▶ **TASK TO COMPLETE**: Everything in the data must be repeated exactly, apart from the pictures, which are left out.

Top of INFORMATION SUPPLIED

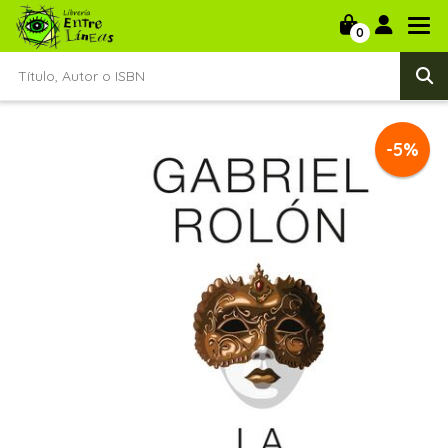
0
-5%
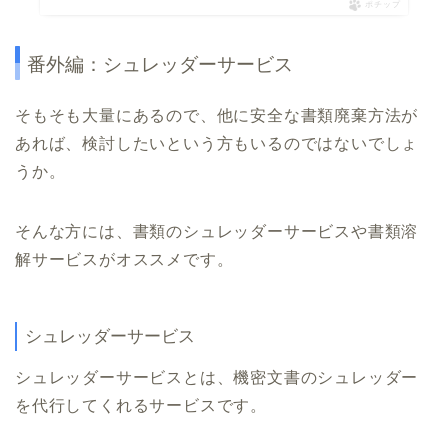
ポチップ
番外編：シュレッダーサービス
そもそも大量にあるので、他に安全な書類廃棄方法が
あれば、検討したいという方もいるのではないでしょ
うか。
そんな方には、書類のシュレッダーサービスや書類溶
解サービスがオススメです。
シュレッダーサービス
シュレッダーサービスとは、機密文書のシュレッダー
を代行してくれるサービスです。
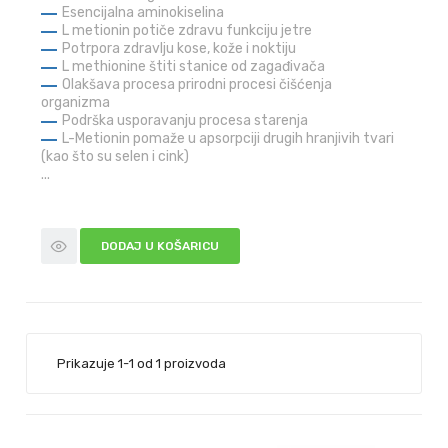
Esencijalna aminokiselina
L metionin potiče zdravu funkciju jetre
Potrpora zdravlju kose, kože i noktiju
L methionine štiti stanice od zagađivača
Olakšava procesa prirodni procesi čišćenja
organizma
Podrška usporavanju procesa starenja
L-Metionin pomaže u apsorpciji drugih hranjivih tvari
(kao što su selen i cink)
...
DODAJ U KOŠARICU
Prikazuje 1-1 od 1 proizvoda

Bottom of INFORMATION SUPPLIED

▶ **RESULT OF THE TASK**:
0
-5%
ポチップ
番外編：シュレッダーサービス
そもそも大量にあるので、他に安全な書類廃棄方法が
あれば、検討したいという方もいるのではないでしょ
うか。
そんな方には、書類のシュレッダーサービスや書類溶
解サービスがオススメです。
シュレッダーサービス
シュレッダーサービスとは、機密文書のシュレッダー
を代行してくれるサービスです。
Esencijalna aminokiselina
L metionin potiče zdravu funkciju jetre
Potrpora zdravlju kose, kože i noktiju
L methionine štiti stanice od zagađivača
Olakšava procesa prirodni procesi čišćenja
organizma
Podrška usporavanju procesa starenja
L-Metionin pomaže u apsorpciji drugih hranjivih tvari
(kao što su selen i cink)
...
DODAJ U KOŠARICU
Prikazuje 1-1 od 1 proizvoda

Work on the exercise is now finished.